PROBLEM TO WORK ON: Return every line below as is, leaving out the pictures.

........

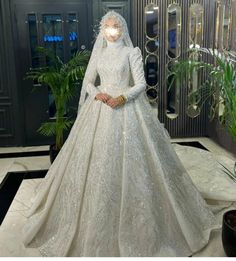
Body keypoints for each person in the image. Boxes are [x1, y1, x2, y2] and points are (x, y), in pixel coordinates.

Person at [21, 10, 221, 257]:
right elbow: (87, 82)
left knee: (138, 161)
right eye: (108, 26)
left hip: (127, 108)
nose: (112, 30)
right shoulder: (100, 53)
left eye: (116, 26)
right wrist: (98, 94)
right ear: (102, 30)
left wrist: (123, 97)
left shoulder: (131, 52)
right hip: (100, 107)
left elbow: (141, 83)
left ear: (123, 29)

........

ANSWER TO THE PROBLEM:
Body keypoints for each person in the image. Boxes are [x1, y1, x2, y2] and points are (x, y), in pixel coordinates.

Person at [21, 10, 221, 257]:
right elbow: (87, 82)
left knee: (138, 161)
right eye: (108, 26)
left hip: (127, 108)
nose: (112, 30)
right shoulder: (100, 53)
left eye: (116, 26)
right wrist: (98, 94)
right ear: (102, 30)
left wrist: (123, 97)
left shoulder: (131, 52)
right hip: (100, 107)
left elbow: (141, 83)
left ear: (123, 29)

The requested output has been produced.